Review your configuration settings. If they match what you intended, click _Deploy_ to create the service and schedule metadata ingestion.
If something doesn't look right, click the _Back_ button to return to the appropriate step and change the settings as needed.
<details>
<summary><strong>Scheduling Options</strong></summary>
**Every**
Use the _Every_ drop down menu to select the interval at which you want to ingest metadata. Your options are as follows:
* _Hour_: Ingest metadata once per hour
* _Day_: Ingest metadata once per day
* _Week_: Ingest metadata once per week
**Day**
The _Day_ selector is only active when ingesting metadata once per week. Use the _Day_ selector to set the day of the week on which to ingest metadata.
**Minute**
The _Minute_ dropdown is only active when ingesting metadata once per hour. Use the _Minute_ drop down menu to select the minute of the hour at which to begin ingesting metadata.

> [GIVEN DATA]
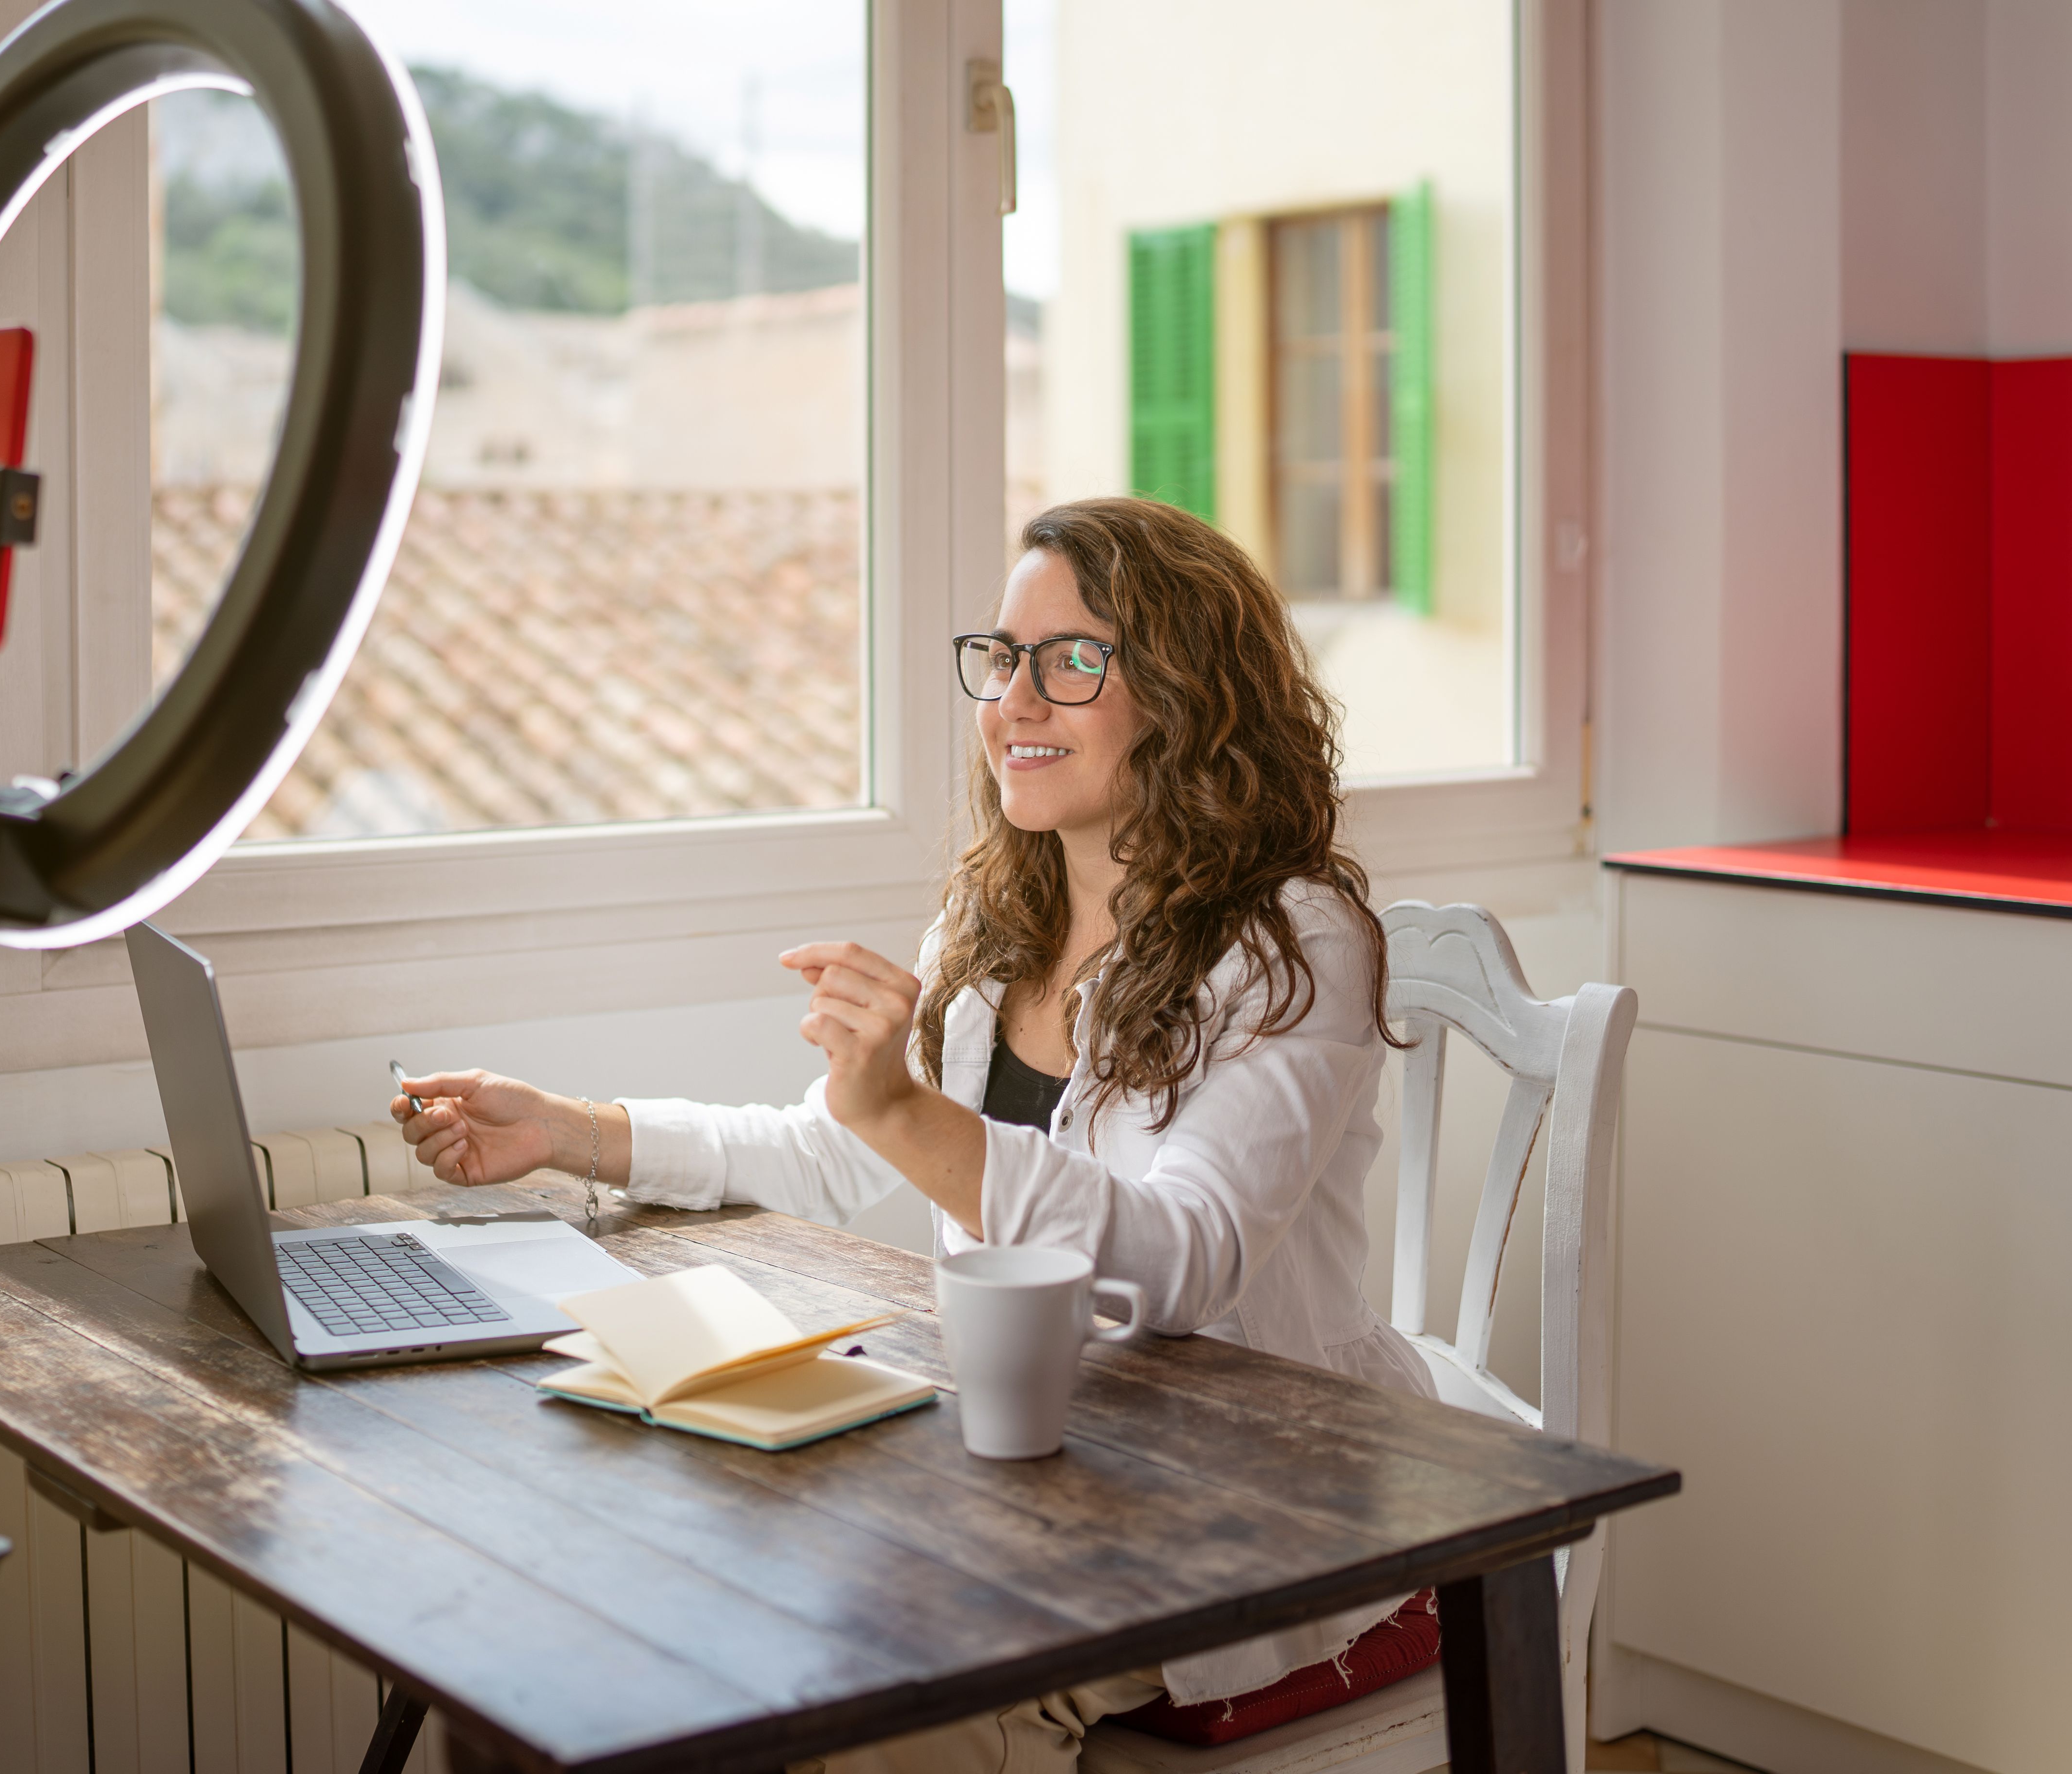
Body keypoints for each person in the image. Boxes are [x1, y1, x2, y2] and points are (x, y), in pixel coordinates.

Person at [391, 496, 1438, 1773]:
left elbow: (1185, 1263)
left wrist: (903, 1107)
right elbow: (829, 1148)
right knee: (586, 1640)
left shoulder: (1293, 940)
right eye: (1002, 657)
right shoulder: (997, 917)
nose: (1014, 702)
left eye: (1073, 659)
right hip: (1018, 1460)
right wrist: (570, 1132)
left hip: (1241, 1486)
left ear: (1191, 695)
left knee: (864, 1707)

> [PROBLEM REQUIREMENTS]
Write out the metadata ingestion text above, from "Review your configuration" up to and including "which to ingest metadata.", with its wording unchanged.

> [ANSWER TO THIS PROBLEM]
Review your configuration settings. If they match what you intended, click _Deploy_ to create the service and schedule metadata ingestion.
If something doesn't look right, click the _Back_ button to return to the appropriate step and change the settings as needed.
<details>
<summary><strong>Scheduling Options</strong></summary>
**Every**
Use the _Every_ drop down menu to select the interval at which you want to ingest metadata. Your options are as follows:
* _Hour_: Ingest metadata once per hour
* _Day_: Ingest metadata once per day
* _Week_: Ingest metadata once per week
**Day**
The _Day_ selector is only active when ingesting metadata once per week. Use the _Day_ selector to set the day of the week on which to ingest metadata.